Until recently, the rule was that if you paid alimony payments in Florida to an ex-spouse, you had the ability to deduct the payments from your taxes, while the alimony recipient paid taxes on it. Though alimony laws varied from state to state, that was a universal constant. However, federal legislation that goes into effect in the new year will turn the old rules on their heads. 

CNBC reports that the tax rules governing alimony payments will reverse when the Tax Cuts and Jobs Act takes effect on January 1st. Alimony recipients will no longer pay taxes on the payments they receive, and alimony payees will no longer be able to deduct alimony payments from their taxable income. The new rule only affects divorces that become finalized after Jan. 1st, 2019. Financial and legal experts are still unclear at this point how or if the new rules will apply to alimony settlements finalized prior to Dec. 31, 2018. 

On the surface, it may appear that the new law benefits the alimony recipient. However, one expert argues that recipients actually stand to receive less money because the higher-earning spouse may argue that, without the tax deduction, he or she has less money from which to pay. 

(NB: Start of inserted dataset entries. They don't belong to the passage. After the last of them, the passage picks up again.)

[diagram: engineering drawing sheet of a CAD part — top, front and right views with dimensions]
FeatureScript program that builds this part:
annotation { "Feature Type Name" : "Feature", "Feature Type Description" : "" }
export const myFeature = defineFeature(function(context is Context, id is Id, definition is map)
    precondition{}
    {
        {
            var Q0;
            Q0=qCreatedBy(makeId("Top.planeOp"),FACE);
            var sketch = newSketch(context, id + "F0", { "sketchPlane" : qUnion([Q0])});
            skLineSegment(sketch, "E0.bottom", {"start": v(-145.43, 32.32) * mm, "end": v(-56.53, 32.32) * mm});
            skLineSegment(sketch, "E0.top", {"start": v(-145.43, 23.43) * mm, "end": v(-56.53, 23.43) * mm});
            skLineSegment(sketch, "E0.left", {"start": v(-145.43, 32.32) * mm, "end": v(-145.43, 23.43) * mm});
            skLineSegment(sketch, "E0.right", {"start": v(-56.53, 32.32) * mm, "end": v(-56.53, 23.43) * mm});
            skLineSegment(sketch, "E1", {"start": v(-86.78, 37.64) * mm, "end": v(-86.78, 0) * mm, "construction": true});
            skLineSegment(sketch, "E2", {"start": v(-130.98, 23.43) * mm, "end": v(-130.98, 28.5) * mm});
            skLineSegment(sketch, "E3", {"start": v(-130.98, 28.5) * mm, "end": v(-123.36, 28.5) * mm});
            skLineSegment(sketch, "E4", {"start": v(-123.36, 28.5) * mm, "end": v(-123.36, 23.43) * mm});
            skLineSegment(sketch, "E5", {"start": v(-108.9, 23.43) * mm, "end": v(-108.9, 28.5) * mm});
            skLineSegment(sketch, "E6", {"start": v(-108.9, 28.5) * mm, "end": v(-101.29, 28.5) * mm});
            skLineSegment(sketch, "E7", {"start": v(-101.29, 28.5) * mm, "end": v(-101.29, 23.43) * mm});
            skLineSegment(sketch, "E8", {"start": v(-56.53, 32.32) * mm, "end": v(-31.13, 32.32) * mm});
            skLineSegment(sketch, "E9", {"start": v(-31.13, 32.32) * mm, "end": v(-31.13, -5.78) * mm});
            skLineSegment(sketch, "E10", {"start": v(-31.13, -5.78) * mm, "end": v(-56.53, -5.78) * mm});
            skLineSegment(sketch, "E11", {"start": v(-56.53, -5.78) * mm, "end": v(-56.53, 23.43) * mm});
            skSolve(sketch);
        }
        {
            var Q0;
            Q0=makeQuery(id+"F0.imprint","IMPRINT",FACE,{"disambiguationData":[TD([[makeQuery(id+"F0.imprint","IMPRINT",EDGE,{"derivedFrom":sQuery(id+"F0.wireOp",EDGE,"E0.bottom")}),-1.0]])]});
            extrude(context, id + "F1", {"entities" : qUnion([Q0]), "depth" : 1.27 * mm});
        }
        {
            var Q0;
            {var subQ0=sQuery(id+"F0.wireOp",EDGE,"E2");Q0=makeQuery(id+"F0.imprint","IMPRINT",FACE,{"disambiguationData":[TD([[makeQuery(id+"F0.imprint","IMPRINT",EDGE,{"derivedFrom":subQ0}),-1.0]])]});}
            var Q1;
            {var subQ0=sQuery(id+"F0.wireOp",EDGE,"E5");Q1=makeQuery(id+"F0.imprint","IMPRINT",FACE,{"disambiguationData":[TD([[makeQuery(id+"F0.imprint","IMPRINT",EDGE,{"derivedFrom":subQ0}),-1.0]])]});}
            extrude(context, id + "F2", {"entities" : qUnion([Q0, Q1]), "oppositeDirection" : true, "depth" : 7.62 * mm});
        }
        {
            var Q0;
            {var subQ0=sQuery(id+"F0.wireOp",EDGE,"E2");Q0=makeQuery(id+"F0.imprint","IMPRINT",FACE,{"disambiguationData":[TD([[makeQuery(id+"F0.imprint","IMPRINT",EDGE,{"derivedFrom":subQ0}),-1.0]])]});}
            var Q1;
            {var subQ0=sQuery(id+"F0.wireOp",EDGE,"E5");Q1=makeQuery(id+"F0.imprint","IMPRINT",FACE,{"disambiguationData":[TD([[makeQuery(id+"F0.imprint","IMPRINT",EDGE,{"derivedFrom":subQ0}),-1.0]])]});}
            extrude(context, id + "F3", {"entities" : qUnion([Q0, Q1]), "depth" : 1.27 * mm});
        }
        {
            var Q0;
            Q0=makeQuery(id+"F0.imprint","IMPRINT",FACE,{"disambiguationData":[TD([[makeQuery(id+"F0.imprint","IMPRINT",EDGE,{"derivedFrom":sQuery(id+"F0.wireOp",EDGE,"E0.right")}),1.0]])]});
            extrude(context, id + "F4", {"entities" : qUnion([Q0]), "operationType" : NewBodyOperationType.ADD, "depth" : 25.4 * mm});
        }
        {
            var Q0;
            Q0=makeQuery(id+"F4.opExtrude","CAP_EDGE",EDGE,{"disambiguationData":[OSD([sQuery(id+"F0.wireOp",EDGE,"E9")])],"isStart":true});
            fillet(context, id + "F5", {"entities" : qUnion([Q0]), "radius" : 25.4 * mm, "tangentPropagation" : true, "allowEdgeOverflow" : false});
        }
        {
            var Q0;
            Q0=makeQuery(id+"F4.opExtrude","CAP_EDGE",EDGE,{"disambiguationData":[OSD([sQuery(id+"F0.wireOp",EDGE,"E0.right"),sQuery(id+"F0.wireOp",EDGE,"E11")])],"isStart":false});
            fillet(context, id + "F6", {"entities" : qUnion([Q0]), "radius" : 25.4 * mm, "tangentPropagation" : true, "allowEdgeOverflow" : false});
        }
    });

The change in the tax law as it relates to divorce may also result in more couples staying unhappily and unhealthily together because they cannot afford a divorce settlement. Conversely, it may also result in more divorce cases going to court instead of choosing mediation to reach a divorce settlement. The long-term effects of the new law are difficult to predict as legal experts are still scrambling to understand the changes themselves so as to best advise their clients.

The information in this article is not intended as legal advice but provided for educational purposes only.